Advanced Predictive Algorithms Identify Patients Having Undiagnosed Cancer
Posted on 07 May 2025
Two newly developed advanced predictive algorithms leverage a person’s health conditions and basic blood test results to accurately predict the likelihood of having an undiagnosed cancer, including challenging-to-diagnose liver and oral cancers. These innovative models have the potential to transform cancer detection in primary care, making it easier for patients to receive treatment at much earlier stages.
Currently, the UK's NHS uses prediction tools like the QCancer scores, which integrate various patient data to identify individuals at high risk for undiagnosed cancer, allowing general practitioners and specialists to refer them for further testing. Researchers from Queen Mary University of London (London, UK) and the University of Oxford (Oxford, UK) utilized anonymized electronic health records from over 7.4 million adults in England to develop two new algorithms. These models are more sensitive than existing tools and could lead to improved clinical decision-making and earlier cancer detection. Significantly, the new algorithms incorporate not only patient details like age, family history, medical diagnoses, symptoms, and general health, but also include the results of seven routine blood tests. These blood tests, which measure full blood count and liver function, serve as biomarkers to enhance early cancer diagnosis.
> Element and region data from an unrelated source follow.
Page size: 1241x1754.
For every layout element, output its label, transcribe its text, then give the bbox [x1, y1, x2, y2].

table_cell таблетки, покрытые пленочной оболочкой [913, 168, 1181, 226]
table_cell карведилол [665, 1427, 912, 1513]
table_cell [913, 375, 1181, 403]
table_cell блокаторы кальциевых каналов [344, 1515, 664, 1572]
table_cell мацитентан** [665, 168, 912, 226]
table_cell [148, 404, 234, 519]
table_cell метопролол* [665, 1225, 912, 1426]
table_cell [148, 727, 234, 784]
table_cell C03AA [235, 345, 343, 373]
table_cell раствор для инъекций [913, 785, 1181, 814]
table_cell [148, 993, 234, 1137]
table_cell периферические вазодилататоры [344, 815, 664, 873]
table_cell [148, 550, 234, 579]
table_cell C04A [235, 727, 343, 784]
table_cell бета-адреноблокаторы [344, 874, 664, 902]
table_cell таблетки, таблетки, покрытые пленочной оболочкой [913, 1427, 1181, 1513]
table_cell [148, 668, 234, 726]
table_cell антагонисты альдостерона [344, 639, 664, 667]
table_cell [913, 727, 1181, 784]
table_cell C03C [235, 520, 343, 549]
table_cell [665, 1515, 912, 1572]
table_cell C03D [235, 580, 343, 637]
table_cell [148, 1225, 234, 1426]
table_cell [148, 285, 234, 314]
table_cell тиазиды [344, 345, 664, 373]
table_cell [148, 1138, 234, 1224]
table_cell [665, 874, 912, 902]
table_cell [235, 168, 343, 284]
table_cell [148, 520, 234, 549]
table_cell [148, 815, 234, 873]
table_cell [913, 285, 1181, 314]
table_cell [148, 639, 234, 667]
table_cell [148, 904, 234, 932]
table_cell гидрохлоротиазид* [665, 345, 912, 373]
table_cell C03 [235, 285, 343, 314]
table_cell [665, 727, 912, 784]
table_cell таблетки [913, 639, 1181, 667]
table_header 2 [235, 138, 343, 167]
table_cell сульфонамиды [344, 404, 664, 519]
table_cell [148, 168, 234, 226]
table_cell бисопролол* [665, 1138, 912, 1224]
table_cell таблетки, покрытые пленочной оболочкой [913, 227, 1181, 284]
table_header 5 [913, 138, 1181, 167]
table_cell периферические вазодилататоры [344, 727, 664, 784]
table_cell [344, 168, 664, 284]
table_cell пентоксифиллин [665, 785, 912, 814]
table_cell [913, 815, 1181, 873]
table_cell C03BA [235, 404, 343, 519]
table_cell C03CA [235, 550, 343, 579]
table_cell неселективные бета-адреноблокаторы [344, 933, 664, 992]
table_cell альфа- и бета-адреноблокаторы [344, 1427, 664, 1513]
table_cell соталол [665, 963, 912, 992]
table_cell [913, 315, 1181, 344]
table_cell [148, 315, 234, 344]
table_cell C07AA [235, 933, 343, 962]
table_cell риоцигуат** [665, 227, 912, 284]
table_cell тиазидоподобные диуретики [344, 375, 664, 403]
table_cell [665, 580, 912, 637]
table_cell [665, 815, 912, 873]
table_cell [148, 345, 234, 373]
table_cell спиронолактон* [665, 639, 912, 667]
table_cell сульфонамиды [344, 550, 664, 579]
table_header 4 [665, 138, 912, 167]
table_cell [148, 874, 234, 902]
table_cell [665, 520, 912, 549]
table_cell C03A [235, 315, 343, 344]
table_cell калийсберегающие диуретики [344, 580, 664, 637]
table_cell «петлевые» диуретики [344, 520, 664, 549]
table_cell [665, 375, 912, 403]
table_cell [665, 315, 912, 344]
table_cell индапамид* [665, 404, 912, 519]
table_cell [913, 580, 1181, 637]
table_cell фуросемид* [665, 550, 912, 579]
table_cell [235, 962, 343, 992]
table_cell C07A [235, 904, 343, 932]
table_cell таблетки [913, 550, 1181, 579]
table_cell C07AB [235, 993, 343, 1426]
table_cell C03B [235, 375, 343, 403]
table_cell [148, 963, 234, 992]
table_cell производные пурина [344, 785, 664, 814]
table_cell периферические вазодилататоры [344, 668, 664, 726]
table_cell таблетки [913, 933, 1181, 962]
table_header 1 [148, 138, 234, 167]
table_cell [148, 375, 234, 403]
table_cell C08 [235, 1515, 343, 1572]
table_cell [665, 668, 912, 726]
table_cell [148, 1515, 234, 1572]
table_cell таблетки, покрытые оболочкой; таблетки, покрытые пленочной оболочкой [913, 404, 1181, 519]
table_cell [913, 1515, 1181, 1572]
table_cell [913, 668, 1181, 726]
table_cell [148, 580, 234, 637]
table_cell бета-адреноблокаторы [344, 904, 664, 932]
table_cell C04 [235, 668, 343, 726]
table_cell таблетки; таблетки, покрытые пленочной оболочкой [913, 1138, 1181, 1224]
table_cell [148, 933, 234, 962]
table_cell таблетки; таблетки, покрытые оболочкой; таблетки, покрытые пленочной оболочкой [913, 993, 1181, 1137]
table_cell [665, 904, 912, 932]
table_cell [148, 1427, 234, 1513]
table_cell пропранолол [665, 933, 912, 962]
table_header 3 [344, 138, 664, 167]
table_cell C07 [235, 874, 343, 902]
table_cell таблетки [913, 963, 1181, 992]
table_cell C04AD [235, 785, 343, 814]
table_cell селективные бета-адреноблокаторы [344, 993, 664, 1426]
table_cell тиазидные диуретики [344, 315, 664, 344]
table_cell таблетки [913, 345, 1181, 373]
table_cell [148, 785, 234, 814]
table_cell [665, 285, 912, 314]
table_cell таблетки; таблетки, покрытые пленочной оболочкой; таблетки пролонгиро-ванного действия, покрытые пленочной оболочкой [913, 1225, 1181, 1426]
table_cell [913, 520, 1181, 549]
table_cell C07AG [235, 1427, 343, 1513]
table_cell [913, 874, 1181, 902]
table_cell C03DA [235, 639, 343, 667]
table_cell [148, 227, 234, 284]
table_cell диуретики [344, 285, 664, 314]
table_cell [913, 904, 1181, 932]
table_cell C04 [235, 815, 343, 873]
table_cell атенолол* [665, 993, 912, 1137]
When compared with the current QCancer models, the new algorithms identified four additional medical conditions associated with an elevated risk of 15 different types of cancer, including those affecting the liver, kidneys, and pancreas. The new models also discovered two additional links between family history and lung or blood cancer, along with seven new symptoms—such as itching, bruising, back pain, hoarseness, flatulence, abdominal mass, and dark urine—that were associated with various types of cancer. The findings, published in Nature Communications, show that these new algorithms significantly improve diagnostic capabilities and are currently the only models applicable in primary care settings to assess the likelihood of undiagnosed liver cancer.
“These algorithms are designed to be embedded into clinical systems and used during routine GP consultations,” said Professor Julia Hippisley-Cox, Professor of Clinical Epidemiology and Predictive Medicine at Queen Mary University of London, and lead author of the study. “They offer a substantial improvement over current models, with higher accuracy in identifying cancers — especially at early, more treatable stages. They use existing blood test results which are already in the patients’ records making this an affordable and efficient approach to help the NHS meet its targets to improve its record on diagnosing cancer early by 2028.”